LUCA latest: Shapiro redux (Introduction)

by David Turell @, Thursday, July 13, 2023, 01:59 (497 days ago) @ David Turell

Larry Moran's criticism of Shapiro's book, Evolution:


https://sandwalk.blogspot.com/2012/12/james-shapiro-responds-to-my-review-of.html

"I can understand Shapiro's frustration because everyone who knows anything about his subject matter thinks he's way off base. On the other hand, Intelligent Design Creationists are big fans of his writing. I suppose he would have preferred it if Casey Luskin had written the review for NCSE Reports.
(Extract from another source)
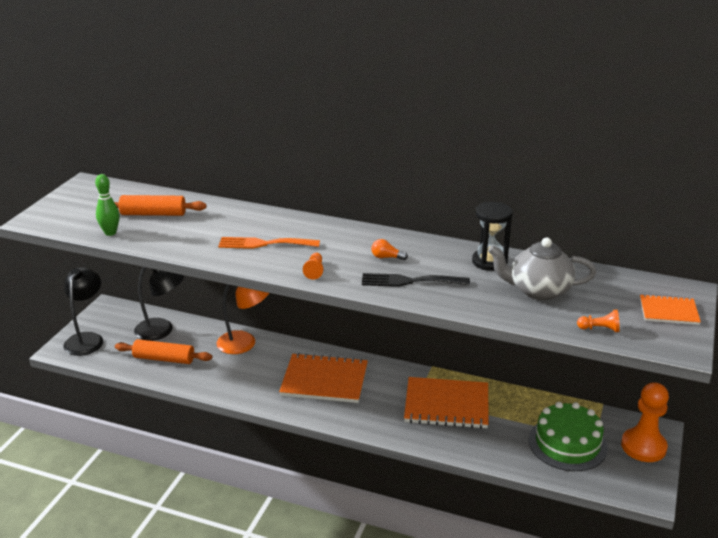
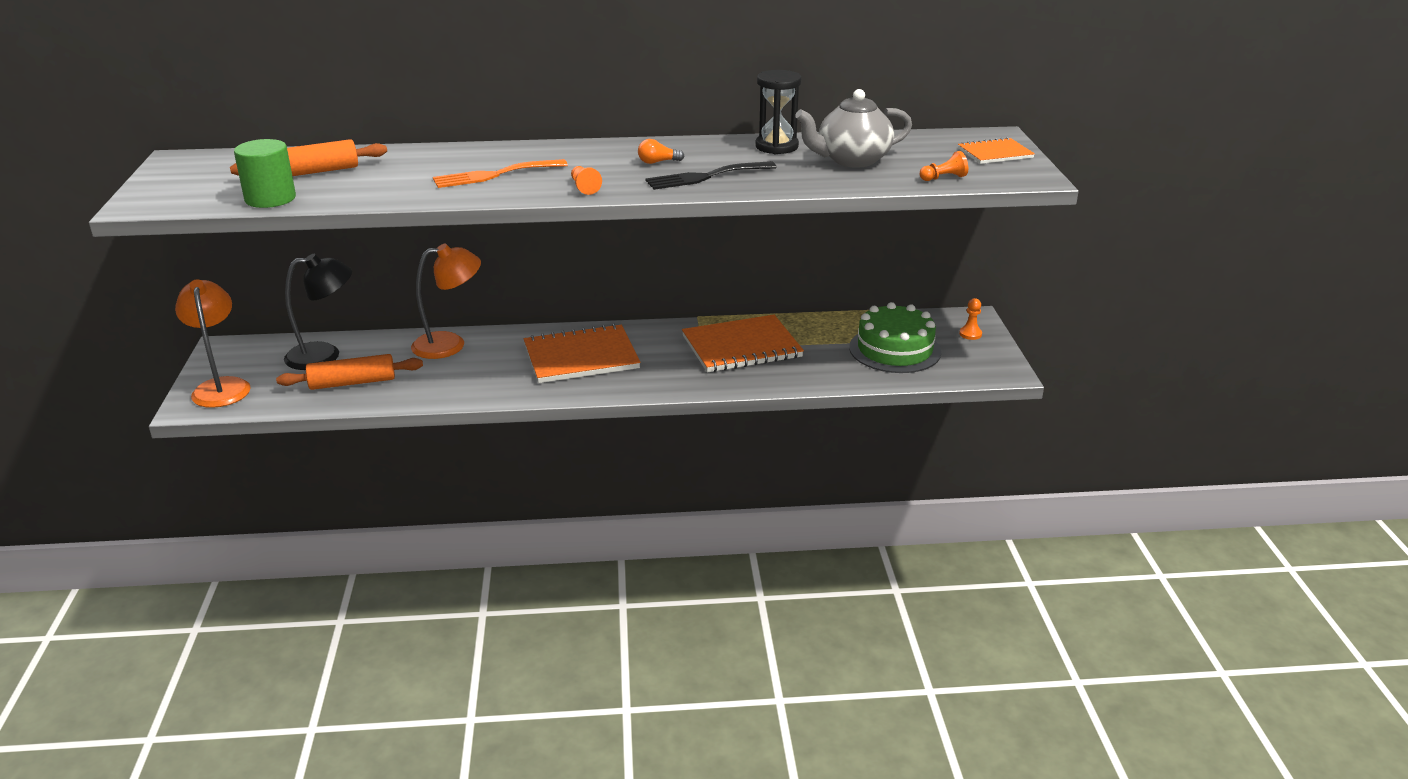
camera: 25 degrees left, 0 degrees up
(87, 339) = (221, 386): black lamp -> orange lamp
(110, 233) = (270, 199): green bowling pin -> green cylinder
(643, 446) = (970, 334): orange pawn -> orange pawn, size x0.44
I don't think that was going to happen.

"Shapiro continues ...
My argument is that molecular research over the past sixty years on DNA change processes has taught us that virtually all genetic variation results from the action of regulated cell biochemistry, including a wide array of cutting, splicing and polymerizing functions that I summarize under the term “natural genetic engineering”. I assert that this realization represents a fundamental shift from the conventional view that genetic change is a random, accidental process.

"Yep, that's true. Shapiro claims that the "old" idea of variation caused mostly by accidental DNA replication errors is wrong. The implication is that of the roughly 100 new mutations in every new born baby, most are due to "natural genetic engineering."

"And when we compare the DNA sequences of genes from different species the results don't actually show mostly neutral changes that have been fixed by random genetic drift but, instead, they show that most of this variation is due to "natural genetic engineering." There's no defense of these implications in his book but I suppose that's simply because he thinks they are self-evident.

***

"Shapiro says,
In his review, Moran tells us “I have to confess that I skipped most of this chapter [that is, Part II, emphasis added]. I know about genome rearrangements and so does everyone else who has read a textbook in the past forty years” Frankly, I am not aware of textbooks that have routinely covered mutator polymerases, diversity-generating retroelements, retrosplicing group II introns, CRISPRs, SINE elements and many other natural genetic engineering systems over the past 40 years.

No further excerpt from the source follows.